Scales aren’t changing and the weather won’t be noticeably different, but on May 20 the definitions that underlie what your scale and thermometer report – along with standard definitions used in chemistry and electronics – are undergoing a major overhaul. That’s the date that a more-than-centuries-long process of standardizing measurements reaches its conclusion.
At that time, the way we define an amount of light or electrical current – along with the more familiar measurements of volume and mass – will all be based on descriptions that could be replicated by anyone not just on Earth but in galaxies far, far away.
“Nothing changes and everything changes,” said Marc Salit, who helped define these measurements – known as the International System of Units, or SI units – at the National Institute of Standards and Technology for 28 years. He now directs an effort to apply similar rigor to definitions of biological measurements. That effort, called the Joint Initiative for Metrology in Biology, or JIMB (pronounced Jim-Bee), was founded by NIST and Stanford in 2014 and is now part of SLAC National Accelerator Laboratory.
Salit said Monday’s changes will be invisible to most people but represent a major change in the field of metrology. He was at the meeting in November where the assembled international representatives voted to adopt the proposed changes.
“It was cool to see the U.S. voting yes, Russia voting yes, Ukraine voting yes and China voting yes. All voting yes to adopt the resolution that redefines the SI,” Salit said.
He equates metrology with kids trying to equally share a chocolate bar. “We each have an innate sense of justice and fairness,” he said. “This redefined SI is how we share. It’s the basis for trade. It’s the basis for equity. It’s the basis for knowledge that is quantitative and interoperable and communicable.”
The international effort to standardize measurements began with a treaty in 1875, when countries recognized the need for a consistent way of measuring products for trade. One early outcome was a standardized kilogram created in 1889 and housed in an underground bunker outside Paris, known as Le Grand Kilo or Le Grand K. Copies exist around the world, but Le Grand K, protected with three sets of keys, set the standard.
Now, a kilogram, like each of the seven base units of measure, will hinge on unchanging properties of nature – the speed of light, the wavelength of known atoms – and all other measurements build on those.
“This represents centuries of work bringing us together to share in a quantitative and repeatable, reproducible, precise manner,” Salit said. “That redefinition makes it so that those units are coupled through a harmonious system that could be beamed into space.”

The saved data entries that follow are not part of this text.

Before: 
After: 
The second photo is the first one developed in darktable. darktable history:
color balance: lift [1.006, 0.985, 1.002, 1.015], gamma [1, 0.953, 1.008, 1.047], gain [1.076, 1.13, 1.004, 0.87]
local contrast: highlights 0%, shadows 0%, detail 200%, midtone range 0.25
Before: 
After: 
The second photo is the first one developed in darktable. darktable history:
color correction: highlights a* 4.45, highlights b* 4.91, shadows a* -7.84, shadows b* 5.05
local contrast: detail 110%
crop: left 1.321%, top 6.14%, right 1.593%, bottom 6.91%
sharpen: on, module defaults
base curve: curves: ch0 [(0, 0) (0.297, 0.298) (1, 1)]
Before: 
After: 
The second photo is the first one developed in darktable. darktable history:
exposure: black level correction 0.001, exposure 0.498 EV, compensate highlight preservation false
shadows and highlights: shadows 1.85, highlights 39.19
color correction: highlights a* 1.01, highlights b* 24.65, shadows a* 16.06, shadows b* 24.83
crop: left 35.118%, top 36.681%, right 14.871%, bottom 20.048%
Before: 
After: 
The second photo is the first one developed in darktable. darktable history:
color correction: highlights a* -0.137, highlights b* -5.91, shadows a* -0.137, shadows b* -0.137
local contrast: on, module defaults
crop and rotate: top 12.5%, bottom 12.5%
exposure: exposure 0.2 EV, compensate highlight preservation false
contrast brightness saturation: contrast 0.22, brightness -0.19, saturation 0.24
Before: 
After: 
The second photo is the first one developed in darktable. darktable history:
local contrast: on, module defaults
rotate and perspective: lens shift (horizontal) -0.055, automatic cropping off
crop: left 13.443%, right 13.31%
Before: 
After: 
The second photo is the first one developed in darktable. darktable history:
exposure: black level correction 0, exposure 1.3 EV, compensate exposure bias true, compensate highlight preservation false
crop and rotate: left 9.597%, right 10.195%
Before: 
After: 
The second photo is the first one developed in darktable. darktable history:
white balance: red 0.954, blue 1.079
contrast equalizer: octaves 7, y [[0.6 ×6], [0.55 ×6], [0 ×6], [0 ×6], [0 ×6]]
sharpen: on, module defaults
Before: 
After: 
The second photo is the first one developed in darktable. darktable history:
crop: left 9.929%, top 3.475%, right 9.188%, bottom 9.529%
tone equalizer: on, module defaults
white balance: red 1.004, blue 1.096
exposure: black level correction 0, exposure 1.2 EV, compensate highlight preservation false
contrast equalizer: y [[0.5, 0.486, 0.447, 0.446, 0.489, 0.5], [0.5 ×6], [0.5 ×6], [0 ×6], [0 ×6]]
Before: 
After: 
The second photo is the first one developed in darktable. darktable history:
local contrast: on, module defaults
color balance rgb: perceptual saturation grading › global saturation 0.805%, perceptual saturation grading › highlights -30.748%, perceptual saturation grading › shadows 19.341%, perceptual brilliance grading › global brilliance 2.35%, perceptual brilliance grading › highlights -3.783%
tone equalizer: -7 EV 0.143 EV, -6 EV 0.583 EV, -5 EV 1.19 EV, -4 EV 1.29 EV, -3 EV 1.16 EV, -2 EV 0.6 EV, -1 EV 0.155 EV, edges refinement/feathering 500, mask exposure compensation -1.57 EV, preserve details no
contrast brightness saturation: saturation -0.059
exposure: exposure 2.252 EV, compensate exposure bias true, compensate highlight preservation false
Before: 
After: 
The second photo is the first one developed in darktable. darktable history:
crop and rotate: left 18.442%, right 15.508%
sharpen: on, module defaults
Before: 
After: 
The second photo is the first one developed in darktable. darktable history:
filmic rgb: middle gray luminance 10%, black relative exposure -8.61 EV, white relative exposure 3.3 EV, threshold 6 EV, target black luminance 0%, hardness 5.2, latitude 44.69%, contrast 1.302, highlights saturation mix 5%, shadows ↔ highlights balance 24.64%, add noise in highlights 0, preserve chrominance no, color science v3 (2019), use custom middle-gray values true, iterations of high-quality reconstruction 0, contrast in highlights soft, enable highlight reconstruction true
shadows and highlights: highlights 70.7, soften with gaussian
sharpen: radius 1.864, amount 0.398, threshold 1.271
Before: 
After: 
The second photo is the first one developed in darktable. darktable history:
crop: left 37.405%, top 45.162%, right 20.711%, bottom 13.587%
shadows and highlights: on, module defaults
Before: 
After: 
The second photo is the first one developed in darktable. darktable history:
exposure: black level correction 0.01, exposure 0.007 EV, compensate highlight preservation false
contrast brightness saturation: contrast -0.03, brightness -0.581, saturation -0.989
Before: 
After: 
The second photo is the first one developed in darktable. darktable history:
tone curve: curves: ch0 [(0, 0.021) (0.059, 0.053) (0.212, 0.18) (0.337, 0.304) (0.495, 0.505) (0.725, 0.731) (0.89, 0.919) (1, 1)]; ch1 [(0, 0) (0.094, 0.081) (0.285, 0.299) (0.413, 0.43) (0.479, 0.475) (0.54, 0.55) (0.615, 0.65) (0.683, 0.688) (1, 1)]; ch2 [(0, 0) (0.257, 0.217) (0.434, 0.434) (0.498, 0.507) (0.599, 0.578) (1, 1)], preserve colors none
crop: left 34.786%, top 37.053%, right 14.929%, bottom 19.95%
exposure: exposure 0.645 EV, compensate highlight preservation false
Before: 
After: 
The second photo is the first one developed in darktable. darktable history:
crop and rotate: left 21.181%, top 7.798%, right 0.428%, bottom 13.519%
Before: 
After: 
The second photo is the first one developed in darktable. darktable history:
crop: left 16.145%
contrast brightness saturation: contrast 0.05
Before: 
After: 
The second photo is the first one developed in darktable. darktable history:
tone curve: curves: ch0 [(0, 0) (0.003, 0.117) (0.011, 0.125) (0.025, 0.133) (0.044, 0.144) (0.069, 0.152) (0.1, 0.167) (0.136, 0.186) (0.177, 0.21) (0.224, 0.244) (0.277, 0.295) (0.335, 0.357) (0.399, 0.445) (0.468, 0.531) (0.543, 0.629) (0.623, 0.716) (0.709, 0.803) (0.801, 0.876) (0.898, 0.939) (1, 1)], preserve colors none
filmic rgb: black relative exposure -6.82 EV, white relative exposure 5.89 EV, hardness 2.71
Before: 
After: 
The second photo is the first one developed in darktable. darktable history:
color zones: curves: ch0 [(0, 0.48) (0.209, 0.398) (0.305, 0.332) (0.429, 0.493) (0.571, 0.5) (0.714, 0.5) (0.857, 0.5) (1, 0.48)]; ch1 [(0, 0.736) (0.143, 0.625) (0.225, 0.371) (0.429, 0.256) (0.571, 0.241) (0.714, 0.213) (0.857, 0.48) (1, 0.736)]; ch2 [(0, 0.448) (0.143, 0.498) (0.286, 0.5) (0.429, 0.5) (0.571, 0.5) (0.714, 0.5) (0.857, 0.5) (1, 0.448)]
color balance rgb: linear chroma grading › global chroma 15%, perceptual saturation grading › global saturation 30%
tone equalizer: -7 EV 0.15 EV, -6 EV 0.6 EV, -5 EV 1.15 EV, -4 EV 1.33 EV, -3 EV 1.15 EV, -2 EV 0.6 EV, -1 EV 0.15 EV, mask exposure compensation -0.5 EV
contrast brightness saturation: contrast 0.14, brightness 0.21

To promote their effort, NIST has created superhero personas for each base unit of measure, all united around a common villain – Major Uncertainty (its symbol: the question mark).
Salit’s work at JIMB focuses on trying to bring the same absolute specificity to biology. “How do you sequence something in Canada and I sequence it here and how do we compare? How do we make sure we got it right?” he asked.
Salit helped devise standardized controls for measuring the activity of genes and is looking at standardizing descriptions of how scientists measure protein levels.
As with the base units of measure, he said, the goal is to help scientists communicate, share knowledge and ultimately support fair partnership in trade.